Ma l’employer branding è solo per le grandi aziende? “Tutte, indipendentemente dalle dimensioni, possono attuare questa strategia. La trasformazione digitale ha permesso anche alle pmi di raccontarsi come luogo di lavoro”, spiega Serafini. “Oggi, grazie a strumenti digitali nativi come il sito corporate, il blog aziendale e i social, si possono creare molti contenuti. In questo modo le pmi possono mutuare strategie dai grandi player del mercato. Anche se devono sempre concentrarsi sulla propria employer value proposition per mostrarsi uniche e attrattive, guardando all’investimento pubblicitario per avere maggiore visibilità. In Cesop affianchiamo i clienti accompagnandoli in tutti gli step della strategia: lavoriamo a stretto contatto con i team hr, marketing e comunicazione per creare progetti multicanale e li supportiamo nello sviluppo di un employer branding che possa declinarsi sui vari canali, online e offline, per raggiungere gli obiettivi di brand awareness e attraction”.

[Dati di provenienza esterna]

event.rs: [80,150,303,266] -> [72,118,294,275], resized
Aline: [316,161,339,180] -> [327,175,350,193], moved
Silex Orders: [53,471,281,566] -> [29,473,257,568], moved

C’è un modo per far sì che la strategia di employer branding sia efficace? Secondo Serafini, la differenza consiste “nella raccolta delle informazioni, un mix di dati che deriva da indagini interne e analisi esterne all’azienda. Gli analytics, anche in ambito risorse umane, sono alla base delle strategie. L’azienda, quindi, deve prima comprendere com’è percepita dai suoi collaboratori e manager analizzando le best practice e i valori che le riconoscono, attraverso sondaggi e indagini sul clima interno. Solo dopo, come secondo step, deve analizzare com’è percepita all’esterno, dal pubblico al quale intende rivolgersi, per attrarlo. Una volta raccolte ed elaborate queste informazioni, si passa alla creazione dell’employee value proposition, il cuore della strategia. A questo punto, l’azienda è pronta a comunicare sul mercato al suo target di riferimento, utilizzando i canali e il linguaggio più adeguati”.
L’employer branding si avvale di diversi strumenti operativi, come la pagina ‘lavora con noi’ del sito aziendale, il video storytelling, i programmi di advocacy e ambassadorship in cui si coinvolgono i dipendenti che diventano dei propri ambasciatori dell’azienda e ne condividono all’esterno i valori e le caratteristiche principali. Il tutto “sfruttando le possibilità di LinkedIn e gli open day aziendali”. Altri strumenti sono “gli incontri di lavoro, le fiere del lavoro in presenza e virtuali, le presentazioni in università, sfide e gamification, incontri con i giovani, durante gli hackathon. Investire nell’employer branding”, conclude Serafini “significa avere lo sguardo rivolto al futuro”.